The One Thing That Could Decide America's Fate This Decade
What Happens When a Nation Cannot Keep the Lights On?
It happened on a cold December night.
A few well-placed rifle shots at two substations in North Carolina. 45,000 Americans were thrown into darkness.
No power. No heat. No working oxygen machines. One person died.
This was not some Hollywood cyberattack. It was real. It was local. And it was deadly.
Among those left in the dark? Thousands of military families stationed at Fort Bragg, one of America’s most important military bases.
That was the moment the alarm bells should have gone off across the country.
Because that attack did not just knock out power, it exposed something far more dangerous:
America’s power grid is so fragile, it can be disabled with a few bullets and a bad attitude.
And it was not an isolated event. From rolling blackouts in California to winter failures in Texas, the system that powers our daily lives is buckling.
Now here is the terrifying part:
The problem is not getting better. It is getting worse.
The Grid That Time Forgot
The average piece of power infrastructure in the U.S. is over 40 years old. Some are pushing 70.
That is like trying to power your iPhone with an engine built for a 1955 pickup truck.

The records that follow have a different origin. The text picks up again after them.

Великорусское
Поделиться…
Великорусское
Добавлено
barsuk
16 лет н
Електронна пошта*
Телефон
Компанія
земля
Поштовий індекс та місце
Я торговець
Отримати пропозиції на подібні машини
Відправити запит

In 2025, the American Society of Civil Engineers gave our energy system a D+ rating. That is a downgrade from a C- just four years earlier.
Translation? The grid is literally decaying beneath our feet.

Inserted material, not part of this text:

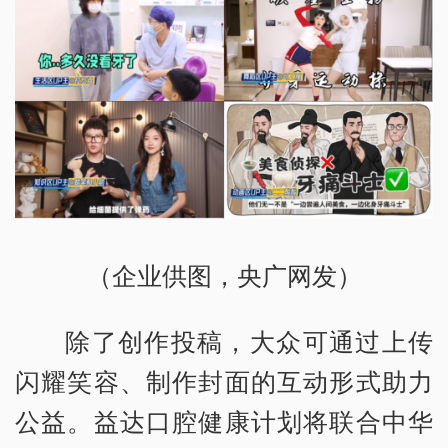
（企业供图，央广网发）
除了创作投稿，大众可通过上传
闪耀笑容、制作封面的互动形式助力
公益。益达口腔健康计划将联合中华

This is not just about inconvenience. It is about national survival.
Because right now, demand is exploding.
AI data centers are multiplying like rabbits
Electric vehicles are swallowing megawatts
Entire factories are relocating back to the U.S.
And we do not have the juice to power it.
The Department of Energy recently warned that, without urgent upgrades, blackout hours could rise 100 times by 2030.
That means some Americans could be living without power for up to 34 days a year.
Let that sink in.
The Double Squeeze: More Demand, Less Supply
We are facing a terrifying equation:
On one side, power demand is set to surge 25% by 2030 and up to 80% by 2050.
On the other, over 100 gigawatts of steady, reliable power is retiring by 2030, with only a fraction of that being replaced.
That is like pulling five engines off a passenger jet and only bolting one back on.
The result? A system with no cushion. No safety net.
One heatwave, one storm, one cyberattack, and the whole thing collapses.
Meanwhile, in China...
While our grid wheezes and sputters, China’s is purring.
They have built over 40 ultra high voltage (UHV) transmission lines. We have built zero.
China can reroute vast amounts of power across thousands of miles in seconds. We struggle to send a single line across state borders.
They complete new high-voltage projects in five years. We take 20.
And while our factories lose power during heatwaves, China has a reserve margin of up to 100%.
They are building for abundance. We are rationing for scarcity.
This is not just a difference in infrastructure. It is a difference in mindset.
Power = Prosperity = Power
Every great technological breakthrough, from AI to electric vehicles to quantum computing, runs on electricity.
If we cannot supply it, we do not just lose power.
We lose the future.
Already, some U.S. tech firms are building their own power plants because they do not trust the grid. That is not innovation. That is survival.
And here is where it gets even more dangerous:
Our military runs on the civilian grid.
A coordinated attack, or just bad luck during a storm, could cripple bases, freeze supply chains, and blind our defense systems.
No electricity, no readiness. No power, no defense.
Rebuilding the Grid Is Not Optional. It Is Survival.
The good news? The solution is clear.
The bad news? It will not be cheap, fast, or easy.
We need to treat this like the Moonshot of the 21st century:
Streamline permits for new transmission
Incentivize public-private partnerships
Deploy smart grid tech and AI-powered load balancing
Build ultra-high voltage lines across energy-rich regions
Onshore critical grid equipment manufacturing
China is investing nearly $90 billion this year into its grid.
We are spending a fraction of that.
If we want to lead in the age of electrification, we need to start acting like it.
Here Is What You Can Do
This is not just an engineer’s problem. It is a you problem.
You can help by:
Raising awareness. Most Americans have no idea how fragile the grid really is.
Pushing leaders to act. Call your reps. Support legislation. Show this to your mayor.
Investing locally. Support microgrids, solar backups, and energy storage in your community.
And at the very least, prepare yourself.
We do not know when the next blackout will hit.
But when it does, it will not just take out the lights. It could take out our future.
Let us fix this. Before it fixes us.